Leaders: Heroes? Villains? Absent friends? Join in this analysis of leadership as described, admired, and sometimes criticized by some of the world’s greatest novelists and poets:
- What can we learn from fictional leaders that we cannot glean from standard leadership texts?
- Why do we find some characters so engrossing?
- Why do we identify with them and their dilemmas, and why do they remain in our minds long after we have “finished” the book in question?
Fictional characters offer a relatable context for understanding the every-day challenges that leaders face. Jonathan will present some of the characters, critiques, and themes which exemplify the predicaments of leadership in a range of circumstances. During the session, based on his forthcoming edited volume, Fictional Leaders: Heroes, Villains, and Absent Friends, which is due out December 24 from Palgrave Macmillan, he will analyze leadership as described, admired, and sometimes criticized by the world’s greatest novelists and poets. Perhaps your favorite fictional hero or villain is analyzed here; or the absent friend whose leadership might have made a difference. The idea of leadership is itself the hero (or villain) of some chapters: is it a delusion, a distraction, or an absurd folly, that we pin so much on leaders?

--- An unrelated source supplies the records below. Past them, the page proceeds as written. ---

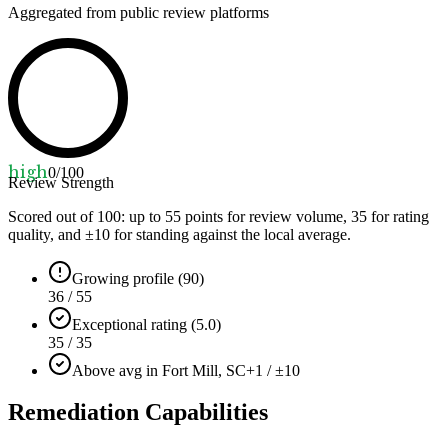
Aggregated from public review platforms
high
0
/100
Review Strength
Scored out of 100: up to
55
points for review volume,
35
for rating
quality, and ±
10
for standing against the local average.
Growing profile (90)
36 / 55
Exceptional rating (5.0)
35 / 35
Above avg in Fort Mill, SC
+1 / ±10
Remediation Capabilities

This session will focus on the humanity of leadership rather than the techniques, and will explore the experience of leading through the lens of well-known works of fiction. Don’t miss this sneak of peek of Fictional Leaders: Heroes, Villains, and Absent Friends.
Book chapters include:
- Leadership and Monomania: Herman Melville’s Moby Dick; B. Slevers
- ‘Things for fall apart’ – Chinua Achebe; J. Gosling
- The Silhouette of Leadership – James Bond and Miss Moneypenny; B. Hawtkins
- The Leader as Poet: Tennyson, Whitman and Dickinson; B. Mossberg
- Leadership and Acceptability: Plato and the Odium of Truth; N. Harter
Learn More About This Topic
Jonathan Gosling is Professor of Leadership Studies at the University of Exeter, UK, and has published articles in Harvard Business Review, Sloan Management Review, Leadership, Management Learning, and elsewhere. Professor Gosling also played a significant role in the so-called ‘critical management’ movement, launching an influential MPhil and Ph.D. He advises companies, agencies, and government departments across the world on their leadership-related issues. He is Fellow of the Windsor Leadership Trust and the Leadership Foundation, a member of the Advisory Board of the Defence Academy, co-director of the European Leadership Centre, and director of Coaching Ourselves Inc.